The U.S. Department of Agriculture (USDA) has announced an end to cruel kitten experiments, with the remaining 14 cats to be adopted out immediately.

“The use of cats as part of any research protocol in any Agricultural Research Service has been discontinued and will not be reinstated,” said the department in a press release.

This landmark decision comes after a year of extensive lobbying by the White Coat Waste (WCW) Project, who publicized the wasteful and unnecessary research, garnering the support of numerous members of Congress.

“After 3,000-plus kittens killed and $22 million squandered, we applaud the USDA for its wise decision to permanently end its taxpayer-funded kitten experiments and adopt out the survivors,” said Anthony Bellotti, founder of WCW. “The USDA’s kitten slaughterhouse has finally been relegated to the litterbox of history.”

For the last 37 years, the USDA’s Agricultural Research Service has been infecting kittens with toxoplasmosis. After collecting their feces for several weeks to study the parasite, the kittens were euthanized and incinerated.

The euthanasia of these innocent animals is completely unnecessary. Veterinary experts and the U.S. Center for Disease Control agree that cats exposed to toxoplasma become immune and are unable to pass the parasite onto humans. So 100 innocent, healthy kittens were killed every year for no reason.

The campaign to end the experiments began in May 2018, when WCW exposed the methods used by researchers. Following the publicity, members of Congress introduced the bipartisan KITTEN Act in an attempt to end the experiments. A Lady Freethinker petition calling for support for this legislation gathered more than 12,000 signatures.
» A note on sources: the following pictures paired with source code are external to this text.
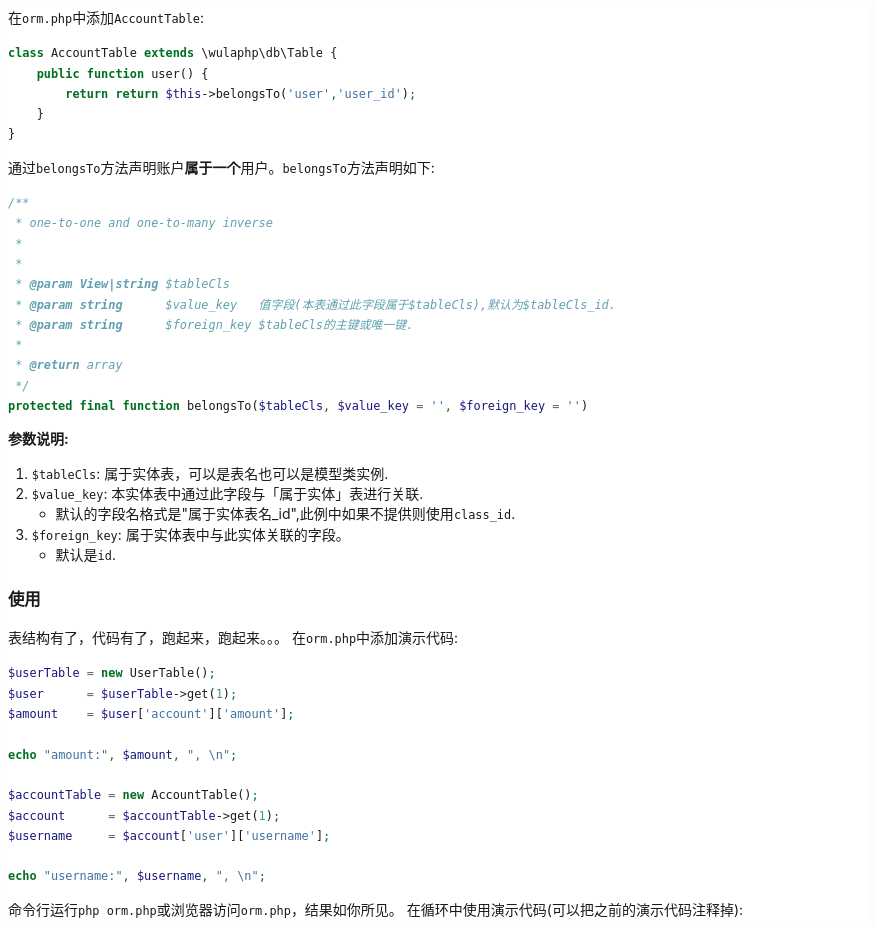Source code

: 在`orm.php`中添加`AccountTable`:

```php
class AccountTable extends \wulaphp\db\Table {
    public function user() {
        return return $this->belongsTo('user','user_id');
    }
}
```

通过`belongsTo`方法声明账户**属于一个**用户。`belongsTo`方法声明如下:

```php
/**
 * one-to-one and one-to-many inverse
 *
 *
 * @param View|string $tableCls
 * @param string      $value_key   值字段(本表通过此字段属于$tableCls),默认为$tableCls_id.
 * @param string      $foreign_key $tableCls的主键或唯一键.
 *
 * @return array
 */
protected final function belongsTo($tableCls, $value_key = '', $foreign_key = '')
```

**参数说明:**

1. `$tableCls`: 属于实体表，可以是表名也可以是模型类实例.
2. `$value_key`: 本实体表中通过此字段与「属于实体」表进行关联.
    * 默认的字段名格式是"属于实体表名_id",此例中如果不提供则使用`class_id`.
3. `$foreign_key`: 属于实体表中与此实体关联的字段。
    * 默认是`id`.

### 使用

表结构有了，代码有了，跑起来，跑起来。。。
在`orm.php`中添加演示代码:

```php
$userTable = new UserTable();
$user      = $userTable->get(1);
$amount    = $user['account']['amount'];

echo "amount:", $amount, ", \n";

$accountTable = new AccountTable();
$account      = $accountTable->get(1);
$username     = $account['user']['username'];

echo "username:", $username, ", \n";
```

命令行运行`php orm.php`或浏览器访问`orm.php`，结果如你所见。
在循环中使用演示代码(可以把之前的演示代码注释掉):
This is a huge victory for animal advocates across the globe, and a step forward in the battle against animal testing.

“I commend the USDA for their decision to end this type of testing on kittens,” said Rep. Jimmy Panetta, D-Calif, who supported the KITTEN Act. “They listened to the people and responded appropriately to our concerns. This is how our institutions, our government, and our democracy should and must work.”